Aaah, a D. Ondina merece menção especial. Até marcámos o seu lote com fita polícia toda a volta para garantir que houvesse tempo para tirar os seus tesouros. No meio do stress de tentar parar as obras para que os ninhos fossem poupados e de bombardear a Câmara com pedidos de viabilizar o transplante de árvores, o jardim da D.Ondina conseguiu um lugar central na acção. Hoje com setenta e qualquer coisa anos, optou em tempos por criar o seu próprio jardim secreto em vez de uma horta lavradinha com filas de couves e batatas. Tal como o paraíso, não parecia ter entrada nem saída. Espreitando através das sebes e as yucas que rodeavam o lote e por cima da vedação tosca avistávamos uma autêntica estufa de flores, plantas aromáticas e uma variedade de cactos. A D. Ondina, com os olhos intensos lavados em lágrimas, explicava-nos os benefícios de cada uma das suas plantas. “Os cactos absorvem a radiação, é bom para quem trabalha no computador e para toda a electricidade em casa. Assim nós não ficamos ‘radiados’.” “Esta cardeira até soube que a procuram noutros países, que já é rara, é para fazer um queijo especial.” “Com isto faz um chá e limpa os rins.” A vizinha, D. Deolinda, ia dizendo que sim e repetia orgulhosa os conhecimentos da sua amiga curandeira de olhos azuis e lenço preto na cabeça para quem quisesse ouvir. A D.Ondina foi resistindo às ofertas de apoio para transplantar o seu jardim. Todos os dias levava calmamente umas cestas cheias para um novo terreno que escolheu, pouco além do perímetro marcado pelo empreiteiro. Mas o fim não teve o mesmo ritmo da vida das hortas. Em poucas horas os voluntários tiveram que desenterrar o que conseguiam e com a ajuda dos trabalhadores da obra, entretanto já bastante sensibilizados e cheios de conselhos, levaram as plantas e sebes para os novos anfitriões, a eco-escola Verdes Anos e a Horta popular da Graça. À sombra de um choupo à espera do abate, dezenas de plantinhas em vasos ainda aguardam que a D.Ondina os leve.

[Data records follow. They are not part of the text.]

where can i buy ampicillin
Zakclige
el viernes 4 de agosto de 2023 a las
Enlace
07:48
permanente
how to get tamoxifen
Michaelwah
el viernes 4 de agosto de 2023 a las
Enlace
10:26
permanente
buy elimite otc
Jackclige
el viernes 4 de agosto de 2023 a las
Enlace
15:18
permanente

Foi uma semana dura. Dura para os voluntários que lutaram pelos ninhos com crias e pelas árvores e plantas que nunca foram consideradas para a recuperação paisagística obrigatória, pois este terreno rural foi considerado baldio e não entrou na declaração de impacto ambiental. Dura para os pássaros que escolheram passar a Primavera num espaço condenado. Dura para as árvores que não vamos conseguir salvar. Mas sobretudo, acima de tudo, dura para os hortelões e hortelonas de Benfica, a quem ninguém ofereceu uma alternativa para o seu passatempo, sustento e paz de alma. Lisboa virou mais um pouco as costas à natureza livre e perdeu mais um pedaçinho de história e mais um pedaçinho de humanidade em prol de betão, ruído e ar irrespirável.